● **WHAT IS REQUIRED**
Beneath this line are the data; copy exactly the part of them that opens with the line containing "M263,486l11,70 15,-2 9,51" and closes with the line containing "M0,775l20,133", and only that part.

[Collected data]
· · · · ·

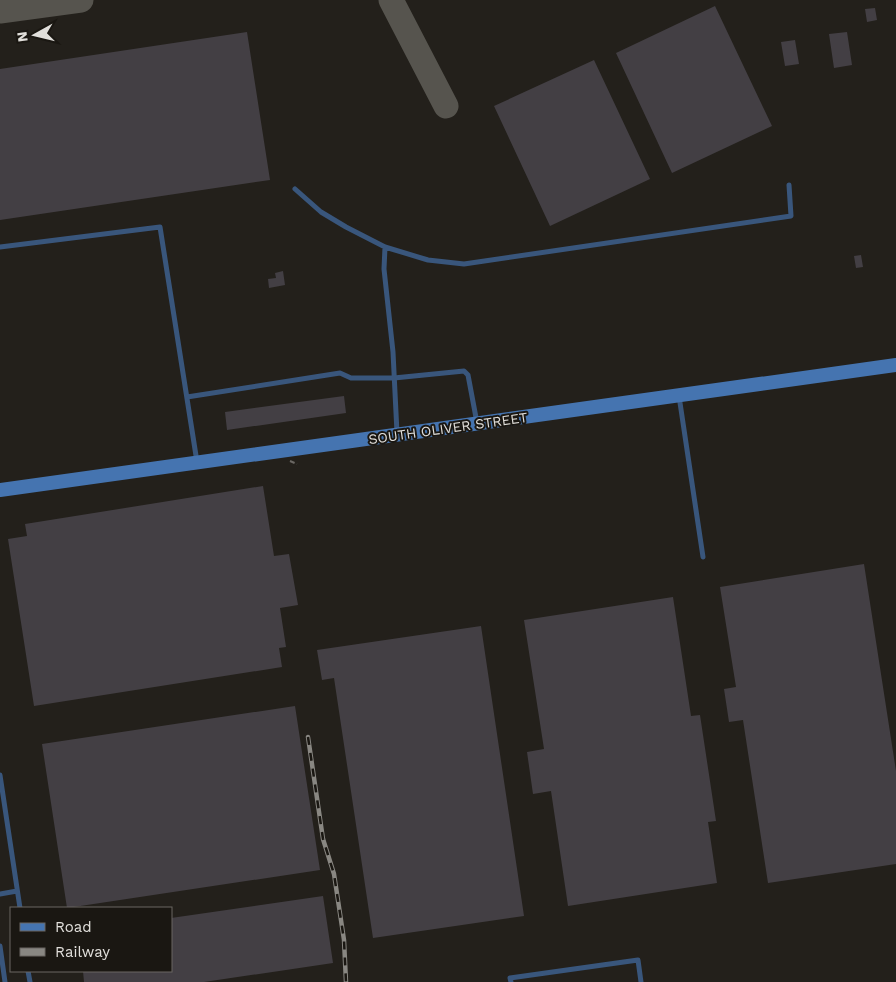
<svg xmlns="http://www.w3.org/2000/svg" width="896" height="982" font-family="'Work Sans',sans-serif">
<rect width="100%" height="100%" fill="#23201b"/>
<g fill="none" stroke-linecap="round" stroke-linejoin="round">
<path stroke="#56544e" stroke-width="25" d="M391,0l55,106
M0,11l81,-11"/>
</g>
<path fill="#433f44" d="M715,6l57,120 -100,47 -56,-120z
M875,8l2,12 -10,2 -2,-13z
M247,32l23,148 -270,40v-151z
M847,32l5,33 -18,3 -5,-34z
M795,40l4,24 -14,2 -4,-24z
M594,60l56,119 -100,47 -56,-120z
M861,255l2,12 -7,1 -2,-12z
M283,271l2,14 -16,3 -1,-9 8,-1 -1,-5z
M344,396l2,17 -119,17 -2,-18z
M263,486l11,70 15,-2 9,51 -18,3 6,39 -7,1 3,19 -248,39 -26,-167 19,-3 -2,-12z
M864,564l32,207v93l-128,19 -25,-163 -14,2 -5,-33 12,-2 -16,-100z
M673,597l18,119 9,-1 16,106 -8,1 9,61 -149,23 -17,-115 -18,3 -6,-42 17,-3 -20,-129z
M481,626l43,290 -151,22 -39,-260 -12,2 -5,-30z
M295,706l25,164 -253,38 -25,-164z
M323,896l10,67 -129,19h-120l-1,-11h88v-53z"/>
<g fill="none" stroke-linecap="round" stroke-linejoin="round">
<path stroke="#6b6864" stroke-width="2" stroke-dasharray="5 2.5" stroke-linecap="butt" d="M290,461l7,3"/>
<path stroke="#39567c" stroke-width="5" d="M295,189l26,23 25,15 39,20 43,13 36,4 327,-48 -2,-31
M0,247l160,-20 37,235
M385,247l-1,22 9,83 4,81
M679,396l24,161
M187,397l153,-24 11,5h43l70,-7 4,4 9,48
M0,775l20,133
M0,894l17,-3
M0,946l5,36
M28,971l2,11
M511,982l-1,-4 128,-18 3,22"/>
<path stroke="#4574b0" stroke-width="14" d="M0,490l896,-125"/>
<defs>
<path id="rail" d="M308,737l15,102 11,35 10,66 2,42"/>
</defs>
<use href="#rail" stroke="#898782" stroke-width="4.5"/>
<use href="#rail" stroke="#1a1712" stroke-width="2.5" stroke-dasharray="8" stroke-linecap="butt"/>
</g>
<g text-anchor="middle" stroke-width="4" stroke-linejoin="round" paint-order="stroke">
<g font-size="14" fill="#e1dfdb" stroke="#1a1712">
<text transform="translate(448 428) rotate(-8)" y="5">SOUTH OLIVER STREET</text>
</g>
</g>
<rect x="10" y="907" width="162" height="65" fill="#1a1712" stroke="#6a6762"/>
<rect x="20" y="923" width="25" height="8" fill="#4574b0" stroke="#6a6762"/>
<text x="55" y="932" font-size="15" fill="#e1dfdb">Road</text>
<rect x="20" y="948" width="25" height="8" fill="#898782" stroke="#6a6762"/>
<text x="55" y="957" font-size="15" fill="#e1dfdb">Railway</text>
<g transform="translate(35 35) rotate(262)" stroke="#1a1712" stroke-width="4" paint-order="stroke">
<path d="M0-4L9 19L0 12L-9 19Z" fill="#e1dfdb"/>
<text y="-8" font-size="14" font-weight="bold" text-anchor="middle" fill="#e1dfdb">N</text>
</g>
</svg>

· · · · ·

● **ANSWER TO THIS PROBLEM**
M263,486l11,70 15,-2 9,51 -18,3 6,39 -7,1 3,19 -248,39 -26,-167 19,-3 -2,-12z
M864,564l32,207v93l-128,19 -25,-163 -14,2 -5,-33 12,-2 -16,-100z
M673,597l18,119 9,-1 16,106 -8,1 9,61 -149,23 -17,-115 -18,3 -6,-42 17,-3 -20,-129z
M481,626l43,290 -151,22 -39,-260 -12,2 -5,-30z
M295,706l25,164 -253,38 -25,-164z
M323,896l10,67 -129,19h-120l-1,-11h88v-53z"/>
<g fill="none" stroke-linecap="round" stroke-linejoin="round">
<path stroke="#6b6864" stroke-width="2" stroke-dasharray="5 2.5" stroke-linecap="butt" d="M290,461l7,3"/>
<path stroke="#39567c" stroke-width="5" d="M295,189l26,23 25,15 39,20 43,13 36,4 327,-48 -2,-31
M0,247l160,-20 37,235
M385,247l-1,22 9,83 4,81
M679,396l24,161
M187,397l153,-24 11,5h43l70,-7 4,4 9,48
M0,775l20,133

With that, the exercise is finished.